[Start of section]
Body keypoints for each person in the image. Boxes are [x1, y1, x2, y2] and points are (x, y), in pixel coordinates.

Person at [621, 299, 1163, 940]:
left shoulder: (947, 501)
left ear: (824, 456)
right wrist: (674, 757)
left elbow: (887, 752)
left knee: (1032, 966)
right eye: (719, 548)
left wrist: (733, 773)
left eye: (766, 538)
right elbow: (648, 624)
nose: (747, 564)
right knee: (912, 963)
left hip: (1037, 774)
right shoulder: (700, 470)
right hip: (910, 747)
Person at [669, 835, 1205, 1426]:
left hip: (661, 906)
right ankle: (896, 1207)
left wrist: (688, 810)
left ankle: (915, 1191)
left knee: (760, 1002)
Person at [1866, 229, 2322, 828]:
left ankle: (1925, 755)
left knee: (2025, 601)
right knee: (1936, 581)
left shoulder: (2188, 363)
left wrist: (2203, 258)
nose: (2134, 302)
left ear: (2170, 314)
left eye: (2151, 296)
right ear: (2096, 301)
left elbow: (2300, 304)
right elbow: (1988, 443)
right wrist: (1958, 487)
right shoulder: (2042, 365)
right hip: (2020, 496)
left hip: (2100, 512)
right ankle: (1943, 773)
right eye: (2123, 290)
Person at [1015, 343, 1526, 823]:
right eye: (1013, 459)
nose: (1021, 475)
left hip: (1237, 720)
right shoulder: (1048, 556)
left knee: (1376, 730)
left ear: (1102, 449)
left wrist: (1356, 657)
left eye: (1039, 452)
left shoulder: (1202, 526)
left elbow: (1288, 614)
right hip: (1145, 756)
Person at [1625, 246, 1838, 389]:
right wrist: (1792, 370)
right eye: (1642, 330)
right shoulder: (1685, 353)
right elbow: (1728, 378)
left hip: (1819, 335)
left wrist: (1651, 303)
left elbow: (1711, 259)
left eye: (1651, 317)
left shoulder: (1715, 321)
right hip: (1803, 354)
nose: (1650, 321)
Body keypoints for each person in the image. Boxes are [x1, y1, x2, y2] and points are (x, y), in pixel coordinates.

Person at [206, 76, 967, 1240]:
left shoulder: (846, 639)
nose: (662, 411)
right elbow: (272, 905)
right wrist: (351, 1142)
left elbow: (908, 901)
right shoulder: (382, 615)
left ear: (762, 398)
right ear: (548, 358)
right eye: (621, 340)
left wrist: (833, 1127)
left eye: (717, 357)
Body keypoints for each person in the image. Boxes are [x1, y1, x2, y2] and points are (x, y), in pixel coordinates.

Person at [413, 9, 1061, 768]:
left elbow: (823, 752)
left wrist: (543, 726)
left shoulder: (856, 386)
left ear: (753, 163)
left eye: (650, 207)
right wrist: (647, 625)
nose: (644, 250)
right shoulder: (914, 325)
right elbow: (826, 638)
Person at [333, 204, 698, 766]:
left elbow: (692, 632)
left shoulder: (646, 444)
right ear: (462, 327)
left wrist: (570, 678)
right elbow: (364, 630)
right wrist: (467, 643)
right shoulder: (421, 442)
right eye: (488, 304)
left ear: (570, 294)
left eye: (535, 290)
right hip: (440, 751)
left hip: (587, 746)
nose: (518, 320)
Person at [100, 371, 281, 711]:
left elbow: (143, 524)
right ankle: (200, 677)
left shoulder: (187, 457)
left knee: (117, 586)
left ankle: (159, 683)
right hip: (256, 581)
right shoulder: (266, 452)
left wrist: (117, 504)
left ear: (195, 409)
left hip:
[End of section]
Your answer should be a single number: how many lines in the preceding entries contain "knee".

__RESPONSE BOX__: 7